Four main sections, “Tightly Wound,” “Relaxed, Dreamy,” “Rapturous,” and “Winding Down,” segue seamlessly through a series of musical adventures for a succinct, listener-accessible experiences, with constantly striking moments, occasional hints of minimalism, and an irresistible momentum.

The ensemble (Dallas Symphony members Maria Schleuming, Paul Garner and Chris Runk joined by Helen Blackburn, John Holt and Liudmila Georgievskaya) navigated the complexities of the score as well as the inherent challenges of a relatively large chamber ensemble with polish and precision. While there are dark moments, the general mood of this work in this performance was of lightness and energy.

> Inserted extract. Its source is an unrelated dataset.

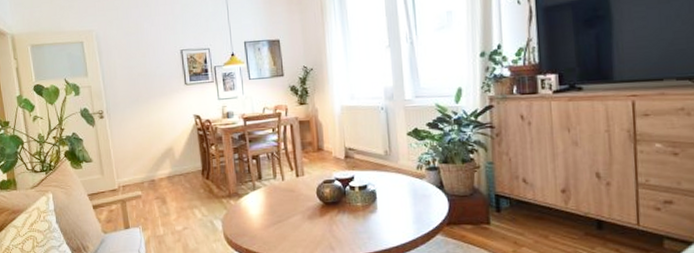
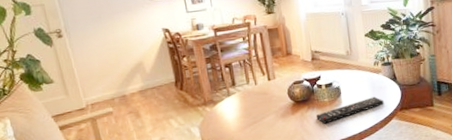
remote control: none [346,205,428,231] -> present [315,96,384,124]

The Mazzoli work provided the finale of a program that stretched over a huge and eclectic range of styles, beginning with American composer Charles Wuorinen’s Trio for flute, bass clarinet, and piano of 2008, with bass clarinetist Runk joining Dallas-based flutist Ebonee Thomas and pianist Gabriel Sanchez. The shadow of Schoenberg and 20th-century academicism looms large here, brightened with colorful instrumental effects in an unusual ensemble combination with snippets of introspective lyricism. Pianist Sanchez here led the energy and impetus, with a notably bright tone from Runk.

Armenian composer Arno Babadjanian’s Trio in F-sharp Minor for violin, cello, and piano from 1952 might as well have been written on a different planet from the works of Wuorinen and Mazzoli. The traditional ensemble as well as a conventional three-movement structure here provide the framework for a fully developed chamber work very much in the style of Rachmaninoff, complete with yearning melodies and hyper-romantic instrumental gestures.

Captivating from opening to close, this trio was particularly striking in the Andante middle movement, with a yearning violin tune floating over an undulating piano part. Only in the final section of the third movement did Babadjanian move slightly into the early twentieth century, with a dramatic and percussive quality reminiscent of his compatriot Khachaturian. Not surprisingly, since Babadjanian was a virtuoso pianist as well as composer, the piano tends to dominate, and Gerogievskaya provided the rich romantic tone of the Russian school here, set off against lighter timbres from DSO violinist Schleuming and cellist Kelli Kettering.

Yet another style angle emerged between the Babadjanian Trio and the Mazzoli work, with Japanese-born, Paris-based Yuko Uebayashi’s Suite for Flute and Cello from 2004. This set of six short but fully developed movements (including a Menuet and a Berceuse) surveys a post-impressionist, neo-baroque landscape. Cellist Kettering and flutist Helen Blackburn gave these often cheerful, almost hummable sketches a precise, expressive reading, with Blackburn’s solid tone a perfect match for Kettering’s lightly lyrical cello. Jollity, gentleness, and firm grasp of traditional harmony and counterpoint characterized the composition as a whole, which, while hardly ground-breaking, provides a pleasant addition to the chamber repertoire.

Voices of Change has been introducing new music to a small but intensely loyal audience (Sunday night’s crowd numbered at about forty) for nearly half a century. The sheer stylistic diversity of this concert created a strong sense of context as well as reminder of the wonderfully eclectic array of styles currently thriving.